Wer Jogi Löws Truppe samt multikultureller Söldner-Verstärkung mit Nationalhymnenallergie hochleben lassen möchte, kann auf allerlei „WM-Songs“ in deutschem Idiom ausweichen, von „Afrika wir sind da“ bis „Weltmeista“. Die meisten klingen freilich ähnlich lieblos und schnellschußmäßig zusammengeschustert wie der seltsame multikulturelle Musikmischmasch, der gegenwärtig als „Nationalhymne“ des „neuen Südafrika“ firmiert.

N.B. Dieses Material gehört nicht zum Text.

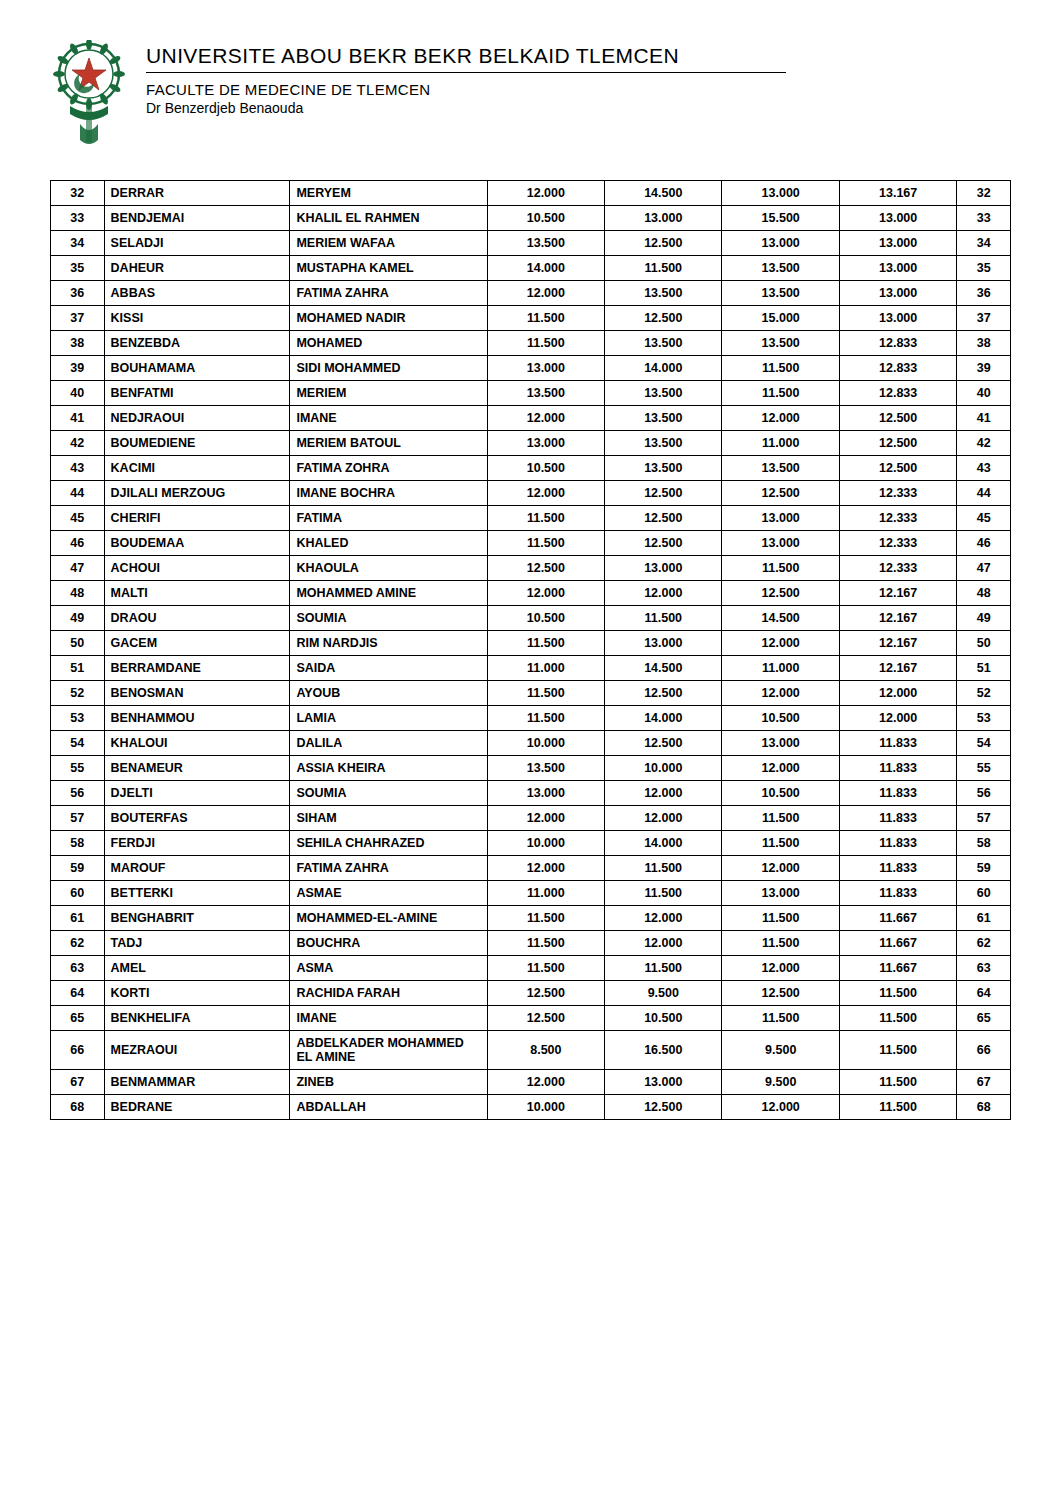UNIVERSITE ABOU BEKR BEKR BELKAID TLEMCEN
FACULTE DE MEDECINE DE TLEMCEN
Dr Benzerdjeb Benaouda
| 32 | DERRAR | MERYEM | 12.000 | 14.500 | 13.000 | 13.167 | 32 |
| 33 | BENDJEMAI | KHALIL EL RAHMEN | 10.500 | 13.000 | 15.500 | 13.000 | 33 |
| 34 | SELADJI | MERIEM WAFAA | 13.500 | 12.500 | 13.000 | 13.000 | 34 |
| 35 | DAHEUR | MUSTAPHA KAMEL | 14.000 | 11.500 | 13.500 | 13.000 | 35 |
| 36 | ABBAS | FATIMA ZAHRA | 12.000 | 13.500 | 13.500 | 13.000 | 36 |
| 37 | KISSI | MOHAMED NADIR | 11.500 | 12.500 | 15.000 | 13.000 | 37 |
| 38 | BENZEBDA | MOHAMED | 11.500 | 13.500 | 13.500 | 12.833 | 38 |
| 39 | BOUHAMAMA | SIDI MOHAMMED | 13.000 | 14.000 | 11.500 | 12.833 | 39 |
| 40 | BENFATMI | MERIEM | 13.500 | 13.500 | 11.500 | 12.833 | 40 |
| 41 | NEDJRAOUI | IMANE | 12.000 | 13.500 | 12.000 | 12.500 | 41 |
| 42 | BOUMEDIENE | MERIEM BATOUL | 13.000 | 13.500 | 11.000 | 12.500 | 42 |
| 43 | KACIMI | FATIMA ZOHRA | 10.500 | 13.500 | 13.500 | 12.500 | 43 |
| 44 | DJILALI MERZOUG | IMANE BOCHRA | 12.000 | 12.500 | 12.500 | 12.333 | 44 |
| 45 | CHERIFI | FATIMA | 11.500 | 12.500 | 13.000 | 12.333 | 45 |
| 46 | BOUDEMAA | KHALED | 11.500 | 12.500 | 13.000 | 12.333 | 46 |
| 47 | ACHOUI | KHAOULA | 12.500 | 13.000 | 11.500 | 12.333 | 47 |
| 48 | MALTI | MOHAMMED AMINE | 12.000 | 12.000 | 12.500 | 12.167 | 48 |
| 49 | DRAOU | SOUMIA | 10.500 | 11.500 | 14.500 | 12.167 | 49 |
| 50 | GACEM | RIM NARDJIS | 11.500 | 13.000 | 12.000 | 12.167 | 50 |
| 51 | BERRAMDANE | SAIDA | 11.000 | 14.500 | 11.000 | 12.167 | 51 |
| 52 | BENOSMAN | AYOUB | 11.500 | 12.500 | 12.000 | 12.000 | 52 |
| 53 | BENHAMMOU | LAMIA | 11.500 | 14.000 | 10.500 | 12.000 | 53 |
| 54 | KHALOUI | DALILA | 10.000 | 12.500 | 13.000 | 11.833 | 54 |
| 55 | BENAMEUR | ASSIA KHEIRA | 13.500 | 10.000 | 12.000 | 11.833 | 55 |
| 56 | DJELTI | SOUMIA | 13.000 | 12.000 | 10.500 | 11.833 | 56 |
| 57 | BOUTERFAS | SIHAM | 12.000 | 12.000 | 11.500 | 11.833 | 57 |
| 58 | FERDJI | SEHILA CHAHRAZED | 10.000 | 14.000 | 11.500 | 11.833 | 58 |
| 59 | MAROUF | FATIMA ZAHRA | 12.000 | 11.500 | 12.000 | 11.833 | 59 |
| 60 | BETTERKI | ASMAE | 11.000 | 11.500 | 13.000 | 11.833 | 60 |
| 61 | BENGHABRIT | MOHAMMED-EL-AMINE | 11.500 | 12.000 | 11.500 | 11.667 | 61 |
| 62 | TADJ | BOUCHRA | 11.500 | 12.000 | 11.500 | 11.667 | 62 |
| 63 | AMEL | ASMA | 11.500 | 11.500 | 12.000 | 11.667 | 63 |
| 64 | KORTI | RACHIDA FARAH | 12.500 | 9.500 | 12.500 | 11.500 | 64 |
| 65 | BENKHELIFA | IMANE | 12.500 | 10.500 | 11.500 | 11.500 | 65 |
| 66 | MEZRAOUI | ABDELKADER MOHAMMED EL AMINE | 8.500 | 16.500 | 9.500 | 11.500 | 66 |
| 67 | BENMAMMAR | ZINEB | 12.000 | 13.000 | 9.500 | 11.500 | 67 |
| 68 | BEDRANE | ABDALLAH | 10.000 | 12.500 | 12.000 | 11.500 | 68 |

Fußball-Muffel dagegen können sich mit den Nachfahren der burischen und britischen Staatsgründer zusammentun – ein Fünftel von ihnen hat in den letzten fünfzehn Jahren ohnehin schon das Land verlassen und lebt über die ganze Welt verstreut. Südafrikas Weiße ignorieren traditionell den Fußball und bevorzugen Cricket oder Rugby. Auch ihre Hymnen hören sich etwas anders an: Das trotzige Lied des jungen Sängers Bok van Blerk zum Beispiel über den burischen Nationalhelden im Krieg gegen die Briten General De La Rey, oder die heimliche Nationalhymne des Afrikaanervolks Sarie Marais, ein Volkslied aus der Zeit der Burenkriege.

Für alle, denen beim Stichwort Südafrika noch etwas anderes einfällt als „Regenbogennation“ oder Fußball-Party.